Implementing this top-down strategy presents its challenges for several reasons, one of which is the potential resistance from higher-level staff who may be contending with their own sources of distress. In a system driven by box-ticking, pressure and targets, staff at a managerial level may find it incongruent to take time to address their own well-being, feeling it’s not aligned with their leadership responsibilities. As clinicians, this encourages us to take a therapeutic approach to the whole system, as opposed to a critical or blaming approach to management.

Population level intervention – current CFT research program

Compassion Focused Therapy

In our efforts to integrate Compassion Focused Therapy principles into staff well-being initiatives, we have been developing a research program with Dr Chris Irons to expand our work. This program has aimed to explore the delivery, feasibility, and effectiveness of applying an online brief compassion-focused therapy intervention across various healthcare populations.

Our initial study focused on assessing the feasibility of implementing this intervention within an ICU nursing population during the COVID-19 pandemic. We explored key constructs such as self-compassion, compassion satisfaction, burnout, trauma, and the CFT emotional regulation systems. Our findings suggested that whilst the online intervention holds potential for promoting well-being among ICU nurses, its effectiveness may be contingent upon a pre-existing level of self-compassion among participants.

We later expanded the intervention to a broader population of nurses and observed positive impacts on mental health symptoms, emotional exhaustion, fears of self-compassion, and feelings of inadequacy. Our findings concluded that CFT via an online format is a potentially feasible intervention for nursing populations and can be delivered at scale. However, it is important to note that dropout rates were fairly high, which was anticipated given the challenges noted throughout this article, and additional trial research illustrating that drop out is a common occurrence in healthcare population research.
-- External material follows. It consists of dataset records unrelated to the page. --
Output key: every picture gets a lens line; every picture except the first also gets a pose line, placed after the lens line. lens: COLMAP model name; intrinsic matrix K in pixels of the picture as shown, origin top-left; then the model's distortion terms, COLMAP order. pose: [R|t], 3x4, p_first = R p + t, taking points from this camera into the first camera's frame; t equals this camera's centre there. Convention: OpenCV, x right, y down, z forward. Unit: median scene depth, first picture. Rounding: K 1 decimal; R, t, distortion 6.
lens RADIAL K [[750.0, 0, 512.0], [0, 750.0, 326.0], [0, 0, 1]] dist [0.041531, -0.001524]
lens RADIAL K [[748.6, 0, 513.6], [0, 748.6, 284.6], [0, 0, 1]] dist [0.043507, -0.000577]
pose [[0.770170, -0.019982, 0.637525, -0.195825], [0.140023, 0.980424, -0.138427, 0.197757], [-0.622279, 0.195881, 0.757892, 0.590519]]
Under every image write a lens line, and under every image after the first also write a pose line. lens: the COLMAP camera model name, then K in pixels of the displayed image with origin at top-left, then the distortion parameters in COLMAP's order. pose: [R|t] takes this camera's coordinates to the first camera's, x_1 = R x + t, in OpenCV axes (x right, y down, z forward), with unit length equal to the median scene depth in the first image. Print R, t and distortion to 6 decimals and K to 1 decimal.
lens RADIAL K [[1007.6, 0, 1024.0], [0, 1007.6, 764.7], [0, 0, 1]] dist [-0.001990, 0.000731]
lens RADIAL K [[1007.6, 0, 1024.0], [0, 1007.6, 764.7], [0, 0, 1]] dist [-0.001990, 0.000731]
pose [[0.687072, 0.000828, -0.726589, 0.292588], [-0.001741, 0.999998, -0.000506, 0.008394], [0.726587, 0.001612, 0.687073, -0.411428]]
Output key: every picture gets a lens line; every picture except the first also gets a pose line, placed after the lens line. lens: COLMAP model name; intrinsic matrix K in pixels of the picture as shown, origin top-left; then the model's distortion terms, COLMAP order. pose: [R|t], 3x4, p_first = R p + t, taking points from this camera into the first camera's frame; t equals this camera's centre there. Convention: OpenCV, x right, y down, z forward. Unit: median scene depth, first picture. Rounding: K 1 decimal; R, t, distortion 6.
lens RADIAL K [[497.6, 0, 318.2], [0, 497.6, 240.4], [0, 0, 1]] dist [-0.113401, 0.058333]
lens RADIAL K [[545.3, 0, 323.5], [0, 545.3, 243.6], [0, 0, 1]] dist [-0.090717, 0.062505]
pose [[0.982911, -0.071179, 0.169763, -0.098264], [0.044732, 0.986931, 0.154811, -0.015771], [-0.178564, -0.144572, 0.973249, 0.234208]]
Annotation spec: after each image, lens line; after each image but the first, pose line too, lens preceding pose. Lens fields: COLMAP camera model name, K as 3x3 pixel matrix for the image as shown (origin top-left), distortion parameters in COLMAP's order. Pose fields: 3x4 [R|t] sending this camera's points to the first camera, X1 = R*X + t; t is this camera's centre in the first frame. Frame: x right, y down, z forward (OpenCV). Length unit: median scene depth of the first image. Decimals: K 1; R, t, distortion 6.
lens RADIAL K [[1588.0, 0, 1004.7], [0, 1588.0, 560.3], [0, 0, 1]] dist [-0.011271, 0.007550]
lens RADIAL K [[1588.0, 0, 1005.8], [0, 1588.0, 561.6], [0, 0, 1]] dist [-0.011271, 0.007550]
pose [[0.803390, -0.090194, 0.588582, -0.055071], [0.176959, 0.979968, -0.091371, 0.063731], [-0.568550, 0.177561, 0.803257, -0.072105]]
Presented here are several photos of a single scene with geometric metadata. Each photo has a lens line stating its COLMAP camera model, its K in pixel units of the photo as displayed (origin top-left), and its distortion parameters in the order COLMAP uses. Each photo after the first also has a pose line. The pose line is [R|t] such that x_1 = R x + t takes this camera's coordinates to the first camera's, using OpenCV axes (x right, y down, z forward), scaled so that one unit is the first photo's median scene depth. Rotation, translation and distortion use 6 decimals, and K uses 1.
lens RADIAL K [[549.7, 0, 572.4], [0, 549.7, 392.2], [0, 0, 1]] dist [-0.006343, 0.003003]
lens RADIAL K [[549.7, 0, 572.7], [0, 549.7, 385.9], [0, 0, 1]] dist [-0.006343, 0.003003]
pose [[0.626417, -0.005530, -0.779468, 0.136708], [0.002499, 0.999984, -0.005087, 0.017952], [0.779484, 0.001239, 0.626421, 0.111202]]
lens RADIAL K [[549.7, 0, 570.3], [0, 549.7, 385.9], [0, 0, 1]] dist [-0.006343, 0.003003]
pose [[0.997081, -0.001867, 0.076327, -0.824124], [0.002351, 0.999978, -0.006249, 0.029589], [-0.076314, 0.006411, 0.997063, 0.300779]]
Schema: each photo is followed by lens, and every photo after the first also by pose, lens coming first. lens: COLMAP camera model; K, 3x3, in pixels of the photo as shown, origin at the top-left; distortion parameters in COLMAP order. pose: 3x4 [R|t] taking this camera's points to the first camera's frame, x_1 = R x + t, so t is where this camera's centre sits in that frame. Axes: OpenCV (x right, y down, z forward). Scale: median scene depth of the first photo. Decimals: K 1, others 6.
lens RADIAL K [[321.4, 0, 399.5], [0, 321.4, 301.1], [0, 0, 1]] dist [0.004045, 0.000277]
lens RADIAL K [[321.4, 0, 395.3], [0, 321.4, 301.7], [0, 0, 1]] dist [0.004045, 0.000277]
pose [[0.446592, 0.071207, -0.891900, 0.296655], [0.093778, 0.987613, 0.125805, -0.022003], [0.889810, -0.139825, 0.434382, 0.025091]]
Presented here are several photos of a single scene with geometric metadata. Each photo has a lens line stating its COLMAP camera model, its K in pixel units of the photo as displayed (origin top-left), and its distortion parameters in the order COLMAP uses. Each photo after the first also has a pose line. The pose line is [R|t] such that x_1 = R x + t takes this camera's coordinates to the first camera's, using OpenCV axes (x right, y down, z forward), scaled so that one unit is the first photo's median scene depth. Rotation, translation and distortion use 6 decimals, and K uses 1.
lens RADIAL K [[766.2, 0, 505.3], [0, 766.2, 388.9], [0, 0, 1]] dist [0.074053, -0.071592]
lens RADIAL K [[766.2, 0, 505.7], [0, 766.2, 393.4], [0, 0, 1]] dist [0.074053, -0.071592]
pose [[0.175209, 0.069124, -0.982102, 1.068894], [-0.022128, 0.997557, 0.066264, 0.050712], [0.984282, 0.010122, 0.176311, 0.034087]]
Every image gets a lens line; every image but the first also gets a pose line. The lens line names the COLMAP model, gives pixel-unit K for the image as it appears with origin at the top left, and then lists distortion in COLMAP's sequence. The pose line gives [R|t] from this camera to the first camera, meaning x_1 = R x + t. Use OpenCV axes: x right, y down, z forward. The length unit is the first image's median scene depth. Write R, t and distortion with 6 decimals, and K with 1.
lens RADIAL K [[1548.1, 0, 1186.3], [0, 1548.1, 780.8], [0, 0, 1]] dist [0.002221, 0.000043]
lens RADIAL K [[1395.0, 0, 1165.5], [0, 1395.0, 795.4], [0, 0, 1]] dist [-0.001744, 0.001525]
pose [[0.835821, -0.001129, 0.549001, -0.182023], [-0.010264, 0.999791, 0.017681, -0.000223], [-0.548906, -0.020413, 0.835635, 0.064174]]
Qualitative feedback from the study also highlighted emotions which arose for clients during engagement to the CFT intervention. Notably, guilt for prioritizing self-care, again reflecting the sense of duty pervasive in healthcare professionals. Participants also reflected on the inherent challenges within their nursing careers, acknowledging the pervasive stress inherent in a high-pressure system.

The next stage of this research programme involves extending the intervention to a help-seeking population, specifically individuals accessing the Occupational Health Service due to mental health symptoms and workplace burnout. By integrating the intervention into the service, we aim to make compassion-focused interventions more incorporated into service delivery, thereby enhancing accessibility on a broader scale.

Final reflection

We hope that our reflections offer some insight into the nature of providing compassionate interventions within a strained system. Despite the acknowledged challenges, the opportunity to support individuals who provide an essential service, and offering psychological input aligned with Compassion Focused Therapy principles is a really rewarding aspect of the work.

JP & Jane 

Papers of interest:

Corrigan, J. P., Dympna Browne, Jane Gilsenan, and Chris Irons. “Evaluating a brief online compassion‐focused intervention for intensive care nurses.” Nursing in Critical Care (2022).

Drobinska, K., Oakley, D., Way, C., & Jackson, M. (2022). “You Forget to Apply It to Staff”: A Compassion-Focused Group for Mental Health Inpatient Staff. An Exploration of the Barriers to Attendance. Issues in Mental Health Nursing43(9), 798-807.  

McBride, L., Dempsey, C., Corrigan, J (2023). “Learning from Covid-19; Lessons for Healthcare Staff Wellbeing.” Clinical Psychology Forum 362.